(Task input Opens)

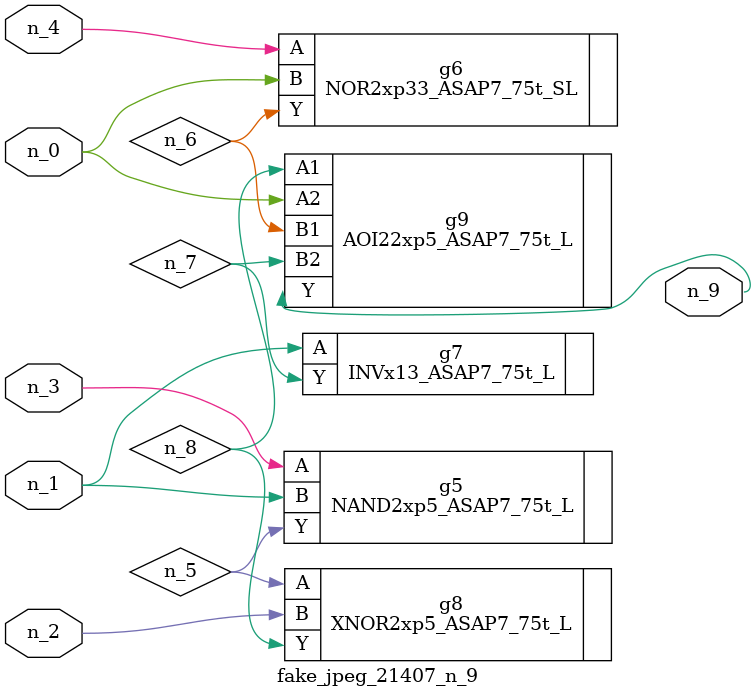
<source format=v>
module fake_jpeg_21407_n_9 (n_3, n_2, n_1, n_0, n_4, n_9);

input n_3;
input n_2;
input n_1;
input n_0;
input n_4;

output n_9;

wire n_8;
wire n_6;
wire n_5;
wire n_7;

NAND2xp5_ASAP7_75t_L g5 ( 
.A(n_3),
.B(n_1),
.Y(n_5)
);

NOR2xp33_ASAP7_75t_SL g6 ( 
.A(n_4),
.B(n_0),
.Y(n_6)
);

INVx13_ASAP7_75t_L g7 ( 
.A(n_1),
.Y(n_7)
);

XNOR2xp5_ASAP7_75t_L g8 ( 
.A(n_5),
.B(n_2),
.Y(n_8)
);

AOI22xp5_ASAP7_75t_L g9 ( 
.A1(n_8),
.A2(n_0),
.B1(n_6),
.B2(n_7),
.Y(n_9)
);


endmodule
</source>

(Task input Closes)

Task item: Leave out the pictures and print every line of the data exactly.

Written response:
<source format=v>
module fake_jpeg_21407_n_9 (n_3, n_2, n_1, n_0, n_4, n_9);

input n_3;
input n_2;
input n_1;
input n_0;
input n_4;

output n_9;

wire n_8;
wire n_6;
wire n_5;
wire n_7;

NAND2xp5_ASAP7_75t_L g5 ( 
.A(n_3),
.B(n_1),
.Y(n_5)
);

NOR2xp33_ASAP7_75t_SL g6 ( 
.A(n_4),
.B(n_0),
.Y(n_6)
);

INVx13_ASAP7_75t_L g7 ( 
.A(n_1),
.Y(n_7)
);

XNOR2xp5_ASAP7_75t_L g8 ( 
.A(n_5),
.B(n_2),
.Y(n_8)
);

AOI22xp5_ASAP7_75t_L g9 ( 
.A1(n_8),
.A2(n_0),
.B1(n_6),
.B2(n_7),
.Y(n_9)
);


endmodule
</source>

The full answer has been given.